## Items from a dataset
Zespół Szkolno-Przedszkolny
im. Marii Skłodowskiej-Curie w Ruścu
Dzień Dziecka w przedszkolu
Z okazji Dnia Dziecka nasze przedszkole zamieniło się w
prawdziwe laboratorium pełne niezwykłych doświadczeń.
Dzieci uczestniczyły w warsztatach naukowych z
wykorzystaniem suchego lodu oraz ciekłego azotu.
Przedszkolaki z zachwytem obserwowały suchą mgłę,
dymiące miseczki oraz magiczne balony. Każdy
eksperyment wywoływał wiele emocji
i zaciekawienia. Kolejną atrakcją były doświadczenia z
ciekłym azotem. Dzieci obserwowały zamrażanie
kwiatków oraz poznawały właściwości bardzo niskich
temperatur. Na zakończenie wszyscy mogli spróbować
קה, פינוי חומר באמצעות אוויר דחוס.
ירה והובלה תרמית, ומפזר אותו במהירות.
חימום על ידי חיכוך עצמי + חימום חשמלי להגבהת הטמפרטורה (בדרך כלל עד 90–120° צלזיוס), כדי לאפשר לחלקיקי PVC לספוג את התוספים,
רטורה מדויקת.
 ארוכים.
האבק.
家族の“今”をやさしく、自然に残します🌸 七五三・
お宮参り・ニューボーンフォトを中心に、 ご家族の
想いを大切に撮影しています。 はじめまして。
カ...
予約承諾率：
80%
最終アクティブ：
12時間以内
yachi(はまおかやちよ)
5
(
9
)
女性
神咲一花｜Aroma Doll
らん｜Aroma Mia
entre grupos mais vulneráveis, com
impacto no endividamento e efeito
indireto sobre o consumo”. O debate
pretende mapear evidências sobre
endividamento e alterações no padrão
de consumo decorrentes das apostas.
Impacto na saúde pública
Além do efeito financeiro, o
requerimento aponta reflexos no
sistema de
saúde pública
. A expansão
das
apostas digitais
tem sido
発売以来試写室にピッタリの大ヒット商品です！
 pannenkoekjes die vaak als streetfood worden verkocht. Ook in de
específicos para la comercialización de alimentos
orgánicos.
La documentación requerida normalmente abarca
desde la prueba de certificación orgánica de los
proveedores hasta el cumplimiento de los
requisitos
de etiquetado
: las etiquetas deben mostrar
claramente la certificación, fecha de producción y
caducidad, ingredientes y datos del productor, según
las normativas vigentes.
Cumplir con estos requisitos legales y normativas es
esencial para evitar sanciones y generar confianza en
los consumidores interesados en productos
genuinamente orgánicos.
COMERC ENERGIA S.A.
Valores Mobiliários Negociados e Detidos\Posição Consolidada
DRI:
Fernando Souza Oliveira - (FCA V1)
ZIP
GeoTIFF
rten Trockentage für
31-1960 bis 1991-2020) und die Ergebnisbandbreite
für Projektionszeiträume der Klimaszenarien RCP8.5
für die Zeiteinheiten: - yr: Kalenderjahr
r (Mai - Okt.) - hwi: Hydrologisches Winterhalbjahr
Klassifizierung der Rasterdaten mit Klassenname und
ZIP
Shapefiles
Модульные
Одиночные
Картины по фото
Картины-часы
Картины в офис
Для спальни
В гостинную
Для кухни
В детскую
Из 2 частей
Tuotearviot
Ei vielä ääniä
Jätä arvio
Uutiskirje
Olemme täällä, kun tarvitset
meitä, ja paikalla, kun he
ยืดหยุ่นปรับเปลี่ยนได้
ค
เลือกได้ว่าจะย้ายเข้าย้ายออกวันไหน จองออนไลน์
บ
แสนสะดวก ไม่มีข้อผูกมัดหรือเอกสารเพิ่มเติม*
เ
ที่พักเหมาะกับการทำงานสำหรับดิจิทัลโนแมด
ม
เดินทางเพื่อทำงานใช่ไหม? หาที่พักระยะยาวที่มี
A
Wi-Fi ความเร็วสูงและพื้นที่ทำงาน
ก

## Work instructions
From start to finish, retype the records above with complete accuracy.

## Task response
Zespół Szkolno-Przedszkolny
im. Marii Skłodowskiej-Curie w Ruścu
Dzień Dziecka w przedszkolu
Z okazji Dnia Dziecka nasze przedszkole zamieniło się w
prawdziwe laboratorium pełne niezwykłych doświadczeń.
Dzieci uczestniczyły w warsztatach naukowych z
wykorzystaniem suchego lodu oraz ciekłego azotu.
Przedszkolaki z zachwytem obserwowały suchą mgłę,
dymiące miseczki oraz magiczne balony. Każdy
eksperyment wywoływał wiele emocji
i zaciekawienia. Kolejną atrakcją były doświadczenia z
ciekłym azotem. Dzieci obserwowały zamrażanie
kwiatków oraz poznawały właściwości bardzo niskich
temperatur. Na zakończenie wszyscy mogli spróbować
קה, פינוי חומר באמצעות אוויר דחוס.
ירה והובלה תרמית, ומפזר אותו במהירות.
חימום על ידי חיכוך עצמי + חימום חשמלי להגבהת הטמפרטורה (בדרך כלל עד 90–120° צלזיוס), כדי לאפשר לחלקיקי PVC לספוג את התוספים,
רטורה מדויקת.
 ארוכים.
האבק.
家族の“今”をやさしく、自然に残します🌸 七五三・
お宮参り・ニューボーンフォトを中心に、 ご家族の
想いを大切に撮影しています。 はじめまして。
カ...
予約承諾率：
80%
最終アクティブ：
12時間以内
yachi(はまおかやちよ)
5
(
9
)
女性
神咲一花｜Aroma Doll
らん｜Aroma Mia
entre grupos mais vulneráveis, com
impacto no endividamento e efeito
indireto sobre o consumo”. O debate
pretende mapear evidências sobre
endividamento e alterações no padrão
de consumo decorrentes das apostas.
Impacto na saúde pública
Além do efeito financeiro, o
requerimento aponta reflexos no
sistema de
saúde pública
. A expansão
das
apostas digitais
tem sido
発売以来試写室にピッタリの大ヒット商品です！
 pannenkoekjes die vaak als streetfood worden verkocht. Ook in de
específicos para la comercialización de alimentos
orgánicos.
La documentación requerida normalmente abarca
desde la prueba de certificación orgánica de los
proveedores hasta el cumplimiento de los
requisitos
de etiquetado
: las etiquetas deben mostrar
claramente la certificación, fecha de producción y
caducidad, ingredientes y datos del productor, según
las normativas vigentes.
Cumplir con estos requisitos legales y normativas es
esencial para evitar sanciones y generar confianza en
los consumidores interesados en productos
genuinamente orgánicos.
COMERC ENERGIA S.A.
Valores Mobiliários Negociados e Detidos\Posição Consolidada
DRI:
Fernando Souza Oliveira - (FCA V1)
ZIP
GeoTIFF
rten Trockentage für
31-1960 bis 1991-2020) und die Ergebnisbandbreite
für Projektionszeiträume der Klimaszenarien RCP8.5
für die Zeiteinheiten: - yr: Kalenderjahr
r (Mai - Okt.) - hwi: Hydrologisches Winterhalbjahr
Klassifizierung der Rasterdaten mit Klassenname und
ZIP
Shapefiles
Модульные
Одиночные
Картины по фото
Картины-часы
Картины в офис
Для спальни
В гостинную
Для кухни
В детскую
Из 2 частей
Tuotearviot
Ei vielä ääniä
Jätä arvio
Uutiskirje
Olemme täällä, kun tarvitset
meitä, ja paikalla, kun he
ยืดหยุ่นปรับเปลี่ยนได้
ค
เลือกได้ว่าจะย้ายเข้าย้ายออกวันไหน จองออนไลน์
บ
แสนสะดวก ไม่มีข้อผูกมัดหรือเอกสารเพิ่มเติม*
เ
ที่พักเหมาะกับการทำงานสำหรับดิจิทัลโนแมด
ม
เดินทางเพื่อทำงานใช่ไหม? หาที่พักระยะยาวที่มี
A
Wi-Fi ความเร็วสูงและพื้นที่ทำงาน
ก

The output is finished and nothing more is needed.